What does it mean to find true love?
Often we think of the romantic kind, or in some cases we become “addicted” to unrequited love. This is an illusion, and it’s the stuff that movies are made from. As a self proclaimed hopeless romantic I can see the appeal of this illusion, but as a woman who is on a spiritual journey what I actually want is a true connection to another person. Real love comes not from our movie fantasies, or beautiful works of literature, but from an understanding that we are all connected energetically at a deeper level than what we can view through the human eye. It comes from a place where we have the ability to forgive and understand each other’s wounds. When you can see past a person’s scars you are viewing their real persona. This is the part of them that is connected to God, and is the divine essence of who they are beyond their personality.
As a hopeless romantic I do confess to being swept away by a romantic movie, or getting caught up in the beautiful lyrics of a song. Even the classic tale of love like Pride and Prejudice, and more recently, perhaps to some more crudely, the Twilight Saga! (I chuckle at my inner teenage girl sometimes). So I asked myself what do all of these stories have in common? The modern woman does not only want to be swept off her feet, she wants to be met in her mind. She wants to feel that soul connection to another human being, but is that where the buck stops?
What is the nature of a spiritual relationship? To me that sounds like a funny thing to say. All of our relationships are, or should be spiritual, right? We should feel and know that we are connected to others, but we often aren’t aware of this unless a crisis or some extraordinary situation arises. Perhaps this is why we seek it out on such a personal level in our love relationships. Eckhart Tolle explains that our interactions in romantic relationships are the polarities that exist in our unconscious thinking. For example, at first it’s all warm hearts and love; then rapidly a relationship can slip into drama, hurt feelings, and hate. This love/hate battle, Tolle says, can either go on for the duration of the relationship or cause it to end and the pattern to be repeated. Wow, what a vicious cycle. Unfortunately, we all do it! So, how do we stop it? Check out this blog I wrote talking about the inner child.
Our romantic relationships are perhaps our biggest and greatest teachers. They show us where we are still wounded or incomplete, and where we shine. Sometimes it’s easier to work through these wounds alone but sometimes it’s also easy to brush them under the rug. When you have a mirror held up to you you can’t help but SEE (if you choose to). Often in relationships, we can get caught up in the blame game and cannot see the real gift in these emotional triggers. To be aware that everyone comes with a set of baggage and wounds that can be triggered during a relationship is key. To take responsibility for your own wounds is another story completely. It’s important to recognize that when a conflict or “charge” comes up there is always a reason behind it. Take responsibility for your reaction and don’t put it on the other person. This, of course, takes practice and a conscious relationship with yourself and your partner. Having this level of conscious awareness will not only help you through the present conflict, but will also help heal past wounds and bring you into a more completed and fulfilled sense of being.

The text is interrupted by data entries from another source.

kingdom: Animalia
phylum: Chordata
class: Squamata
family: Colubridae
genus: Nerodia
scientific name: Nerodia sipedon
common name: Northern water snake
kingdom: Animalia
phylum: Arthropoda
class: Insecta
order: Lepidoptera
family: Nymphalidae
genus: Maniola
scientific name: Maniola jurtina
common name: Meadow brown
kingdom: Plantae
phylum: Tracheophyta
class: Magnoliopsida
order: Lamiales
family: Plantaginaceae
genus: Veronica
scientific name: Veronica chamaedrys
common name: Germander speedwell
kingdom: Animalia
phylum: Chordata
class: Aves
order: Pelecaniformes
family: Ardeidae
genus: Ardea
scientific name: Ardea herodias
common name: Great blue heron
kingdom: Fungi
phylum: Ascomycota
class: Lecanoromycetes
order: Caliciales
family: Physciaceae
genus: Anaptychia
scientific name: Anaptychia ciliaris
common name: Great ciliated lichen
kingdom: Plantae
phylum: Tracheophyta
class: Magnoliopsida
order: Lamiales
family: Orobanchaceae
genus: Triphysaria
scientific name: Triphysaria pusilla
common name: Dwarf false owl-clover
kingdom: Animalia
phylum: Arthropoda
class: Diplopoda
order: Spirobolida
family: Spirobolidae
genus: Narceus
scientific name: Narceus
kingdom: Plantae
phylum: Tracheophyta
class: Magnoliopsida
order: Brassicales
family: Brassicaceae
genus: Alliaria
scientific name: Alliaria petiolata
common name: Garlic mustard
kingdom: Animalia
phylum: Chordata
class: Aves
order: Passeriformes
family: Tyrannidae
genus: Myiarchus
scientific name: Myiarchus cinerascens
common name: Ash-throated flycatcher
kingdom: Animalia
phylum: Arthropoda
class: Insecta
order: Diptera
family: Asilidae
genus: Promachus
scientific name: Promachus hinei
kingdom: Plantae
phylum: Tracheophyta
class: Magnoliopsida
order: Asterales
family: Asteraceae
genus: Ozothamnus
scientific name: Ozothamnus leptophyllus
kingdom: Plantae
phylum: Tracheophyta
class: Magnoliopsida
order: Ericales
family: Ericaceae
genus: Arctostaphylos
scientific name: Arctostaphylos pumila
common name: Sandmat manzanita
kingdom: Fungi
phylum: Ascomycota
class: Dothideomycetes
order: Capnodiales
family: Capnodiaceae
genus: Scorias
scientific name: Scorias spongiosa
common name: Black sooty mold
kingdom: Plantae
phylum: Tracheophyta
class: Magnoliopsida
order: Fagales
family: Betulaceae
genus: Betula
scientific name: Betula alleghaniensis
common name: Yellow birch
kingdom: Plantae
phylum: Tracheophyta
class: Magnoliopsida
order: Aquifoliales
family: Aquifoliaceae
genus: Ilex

Recently, I found a list of traits I wanted in my ideal man/relationship. I wrote it just over a year ago. As I went down the list, reading each and every detail, I realized that I had attracted that exact person into my life over the summer. He was the perfect fit and my spiritual partner, but the relationship ended. In the aftermath of this beautiful, spiritual partnership, with months of unhappiness and bumping into each others wounds, I was able to sit back and see the gifts. So what happened you ask? I found my “soulmate” my “twin flame” perhaps and we were unable to sustain the intense connection and love we had for each other. As I look back, I can see how perfectly we had fit into each others lives and the effect we had on the next phase of our separate journeys. The mistake we made, or I made, was expecting that we would be on that journey together for a lifetime. Expectations stop the flow and stop the love. What I see now is that the journey to your completed self has many steps and many beautiful, sometimes painful, parts. Our pain comes from trying to hang on too tight and not going with the flow. Resistance is one of the main causes of pain. I don’t know what the future holds for him and I but I do know that my relationship with him was one of the most beautiful gifts I have yet to know.
Take all the gifts and leave all the pain behind. Your only salvation is in forgiveness, but PLEASE forgive yourself first!